The OpenMedSpel with nothing removed seems like the way to go here.
#5
Posted 22 January 2010 - 12:31 AM
Evan Gross, on Jan 22 2010, 12:18 AM, said:
The OpenMedSpel with nothing removed seems like the way to go here.
Thing is, it's still not going to amount to the same thing as US English Medical Spellings (from Proximity) + OpenMedSpel (w/dups removed), as the number of removed duplicates was about 11,000.

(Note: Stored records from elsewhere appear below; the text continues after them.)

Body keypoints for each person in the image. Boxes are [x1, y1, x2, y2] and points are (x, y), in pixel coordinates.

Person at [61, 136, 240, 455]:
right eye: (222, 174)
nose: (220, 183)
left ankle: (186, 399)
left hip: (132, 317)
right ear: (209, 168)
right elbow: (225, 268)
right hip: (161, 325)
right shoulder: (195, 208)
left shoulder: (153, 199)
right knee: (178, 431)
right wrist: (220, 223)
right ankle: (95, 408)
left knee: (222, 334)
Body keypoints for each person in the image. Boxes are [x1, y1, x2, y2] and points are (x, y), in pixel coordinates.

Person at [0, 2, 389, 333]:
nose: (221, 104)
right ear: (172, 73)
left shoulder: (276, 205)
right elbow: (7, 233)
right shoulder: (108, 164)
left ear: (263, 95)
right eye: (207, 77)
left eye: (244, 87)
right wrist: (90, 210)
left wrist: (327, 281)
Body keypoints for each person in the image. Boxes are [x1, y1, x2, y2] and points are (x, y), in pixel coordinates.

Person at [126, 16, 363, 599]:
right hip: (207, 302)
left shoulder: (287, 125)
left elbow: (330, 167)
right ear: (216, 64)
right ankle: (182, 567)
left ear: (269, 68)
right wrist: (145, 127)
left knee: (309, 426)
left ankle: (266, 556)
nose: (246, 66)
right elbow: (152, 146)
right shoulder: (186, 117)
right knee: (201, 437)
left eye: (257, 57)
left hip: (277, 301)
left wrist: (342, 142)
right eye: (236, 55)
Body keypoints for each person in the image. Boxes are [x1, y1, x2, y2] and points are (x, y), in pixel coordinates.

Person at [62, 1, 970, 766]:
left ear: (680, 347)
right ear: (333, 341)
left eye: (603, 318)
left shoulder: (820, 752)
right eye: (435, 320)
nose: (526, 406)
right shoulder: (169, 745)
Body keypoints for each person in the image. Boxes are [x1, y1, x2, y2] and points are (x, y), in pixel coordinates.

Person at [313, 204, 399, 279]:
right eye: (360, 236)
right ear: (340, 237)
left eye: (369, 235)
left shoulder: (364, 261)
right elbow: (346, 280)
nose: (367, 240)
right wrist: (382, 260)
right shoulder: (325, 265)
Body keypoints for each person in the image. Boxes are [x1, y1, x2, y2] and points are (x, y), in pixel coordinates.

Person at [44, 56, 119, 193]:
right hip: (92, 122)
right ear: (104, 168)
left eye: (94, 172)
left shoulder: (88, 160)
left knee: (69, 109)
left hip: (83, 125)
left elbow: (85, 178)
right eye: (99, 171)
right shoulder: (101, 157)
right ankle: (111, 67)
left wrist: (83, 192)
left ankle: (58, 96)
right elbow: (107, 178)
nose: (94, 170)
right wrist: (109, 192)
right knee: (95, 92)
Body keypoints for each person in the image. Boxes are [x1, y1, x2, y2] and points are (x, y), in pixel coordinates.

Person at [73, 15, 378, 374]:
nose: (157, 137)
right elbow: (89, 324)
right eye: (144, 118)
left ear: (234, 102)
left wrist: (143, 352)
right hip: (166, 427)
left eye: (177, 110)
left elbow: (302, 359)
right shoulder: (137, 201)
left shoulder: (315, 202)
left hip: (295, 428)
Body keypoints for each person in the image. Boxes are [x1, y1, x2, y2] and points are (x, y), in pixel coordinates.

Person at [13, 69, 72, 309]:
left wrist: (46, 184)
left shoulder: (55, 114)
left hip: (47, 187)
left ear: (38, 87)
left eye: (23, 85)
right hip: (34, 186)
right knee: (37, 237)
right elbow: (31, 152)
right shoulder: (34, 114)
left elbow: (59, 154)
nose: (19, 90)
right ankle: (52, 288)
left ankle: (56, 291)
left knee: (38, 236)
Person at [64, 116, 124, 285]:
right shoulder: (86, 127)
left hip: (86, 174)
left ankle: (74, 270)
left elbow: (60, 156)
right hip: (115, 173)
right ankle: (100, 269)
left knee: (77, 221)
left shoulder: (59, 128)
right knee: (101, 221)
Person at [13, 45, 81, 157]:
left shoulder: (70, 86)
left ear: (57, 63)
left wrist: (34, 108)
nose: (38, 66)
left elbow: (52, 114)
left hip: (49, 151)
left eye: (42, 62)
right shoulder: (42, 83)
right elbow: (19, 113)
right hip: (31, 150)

BUT I see some other files hanging around related to this OpenMedSpel stuff, let me look at them and see what's up.
#6
Posted 22 January 2010 - 12:55 AM
Paul Ingraham, on Jan 22 2010, 12:10 AM, said:
Right. Unfortunately, that is a deal-breaker. If I understand the nature of OpenMedSpel correctly, it’s not a complete medical word list in itself, but an extension. The description for it reads: “This reference contains over 35,000 medical terms not available in the U.S. English Medical Additional Spellings database. Use this file in conjunction with the standard U.S. English Medical Spellings for a grand total of nearly 60,000 medical terms!” So it’s missing every term in the main Medical spellings reference. Which is not good.

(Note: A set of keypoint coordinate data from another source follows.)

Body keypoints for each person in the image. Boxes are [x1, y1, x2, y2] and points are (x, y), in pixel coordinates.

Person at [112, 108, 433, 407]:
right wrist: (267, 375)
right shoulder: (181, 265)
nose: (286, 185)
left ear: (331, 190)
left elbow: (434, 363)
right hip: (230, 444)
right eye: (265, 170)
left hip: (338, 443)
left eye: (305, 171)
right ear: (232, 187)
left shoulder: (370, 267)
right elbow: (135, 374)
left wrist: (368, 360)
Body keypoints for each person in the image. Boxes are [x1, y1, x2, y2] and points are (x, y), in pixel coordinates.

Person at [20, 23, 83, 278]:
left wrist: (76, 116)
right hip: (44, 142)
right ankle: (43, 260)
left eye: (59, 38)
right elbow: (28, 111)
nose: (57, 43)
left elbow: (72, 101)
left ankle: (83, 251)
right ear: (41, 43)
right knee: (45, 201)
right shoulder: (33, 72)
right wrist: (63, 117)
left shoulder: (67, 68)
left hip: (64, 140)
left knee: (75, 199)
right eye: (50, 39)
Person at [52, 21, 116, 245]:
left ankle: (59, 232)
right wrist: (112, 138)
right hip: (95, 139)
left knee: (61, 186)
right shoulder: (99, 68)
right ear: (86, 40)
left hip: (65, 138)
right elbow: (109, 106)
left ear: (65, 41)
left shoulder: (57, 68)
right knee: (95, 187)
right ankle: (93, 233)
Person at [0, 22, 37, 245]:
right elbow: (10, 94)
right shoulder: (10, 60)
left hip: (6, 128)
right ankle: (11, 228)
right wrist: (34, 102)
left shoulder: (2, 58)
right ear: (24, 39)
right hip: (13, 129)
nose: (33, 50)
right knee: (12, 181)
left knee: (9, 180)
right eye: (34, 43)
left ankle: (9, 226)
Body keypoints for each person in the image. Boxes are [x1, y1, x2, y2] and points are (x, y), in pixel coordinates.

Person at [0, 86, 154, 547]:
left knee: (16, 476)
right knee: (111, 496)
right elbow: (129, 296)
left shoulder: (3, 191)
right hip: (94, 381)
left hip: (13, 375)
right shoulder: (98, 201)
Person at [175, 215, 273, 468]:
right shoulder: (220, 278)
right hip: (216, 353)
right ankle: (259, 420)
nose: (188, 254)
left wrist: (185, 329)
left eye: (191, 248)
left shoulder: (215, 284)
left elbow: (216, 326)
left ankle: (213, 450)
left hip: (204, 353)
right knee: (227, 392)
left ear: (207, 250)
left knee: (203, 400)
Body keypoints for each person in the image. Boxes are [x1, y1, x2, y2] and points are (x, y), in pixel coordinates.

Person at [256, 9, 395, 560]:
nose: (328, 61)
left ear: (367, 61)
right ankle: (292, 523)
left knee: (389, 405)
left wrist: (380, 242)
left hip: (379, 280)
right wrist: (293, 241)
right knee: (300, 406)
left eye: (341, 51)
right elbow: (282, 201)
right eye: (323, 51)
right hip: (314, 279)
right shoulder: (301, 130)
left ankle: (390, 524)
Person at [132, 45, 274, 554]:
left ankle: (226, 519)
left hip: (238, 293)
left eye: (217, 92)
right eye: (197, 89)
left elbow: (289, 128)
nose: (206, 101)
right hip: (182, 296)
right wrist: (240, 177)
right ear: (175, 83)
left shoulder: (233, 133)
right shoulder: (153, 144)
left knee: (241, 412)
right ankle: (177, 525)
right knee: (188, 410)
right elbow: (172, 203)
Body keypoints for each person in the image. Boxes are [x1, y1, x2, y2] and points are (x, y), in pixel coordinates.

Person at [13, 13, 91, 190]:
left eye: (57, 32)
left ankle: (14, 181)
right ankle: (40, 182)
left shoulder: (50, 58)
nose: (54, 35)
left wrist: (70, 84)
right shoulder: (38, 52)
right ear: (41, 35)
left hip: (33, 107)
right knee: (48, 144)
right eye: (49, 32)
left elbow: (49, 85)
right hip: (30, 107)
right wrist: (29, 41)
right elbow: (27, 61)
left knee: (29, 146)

Unless that’s incorrect, it won’t do. I need something else. Is the Us Medical Spellings database truly tied to US English? There’s no way it can be used with Cdn English? It’s just a database of words! It’s hard to understand why I’m not allowed to use it. So close ... yet so far ... right there ... but unuseable without sacrificing Cdn spelling. It just seems deeply wrong.
Unless that’s incorrect, it won’t do. I need something else. Is the Us Medical Spellings database truly tied to US English? There’s no way it can be used with Cdn English? It’s just a database of words! It’s hard to understand why I’m not allowed to use it. So close ... yet so far ... right there ... but unuseable without sacrificing Cdn spelling. It just seems deeply wrong.
Well, OpenMedSpel IS a complete word list. It's just that the one I posted has duplicates removed.
The Canadian English one I have here has about 44,000 words in it. But like I said, there are some unique words in Proximity's database that aren't in the OpenMedSpel list.
But 44,000 is better than 35,000. Not as good as the US English situation, but still useful. Ya think?
#7
Posted 26 January 2010 - 12:45 AM
Evan Gross, on Jan 22 2010, 12:55 AM, said:
But 44,000 is better than 35,000. Not as good as the US English situation, but still useful. Ya think?
Yes! ;-) Considerably better than what I have now. I’d be annoyed in principle that it’s not as good as the Proximity database for US English. But it probably be pretty serviceable. Thanks for your work on this. And how do I obtain this list ...? Will you be posting it?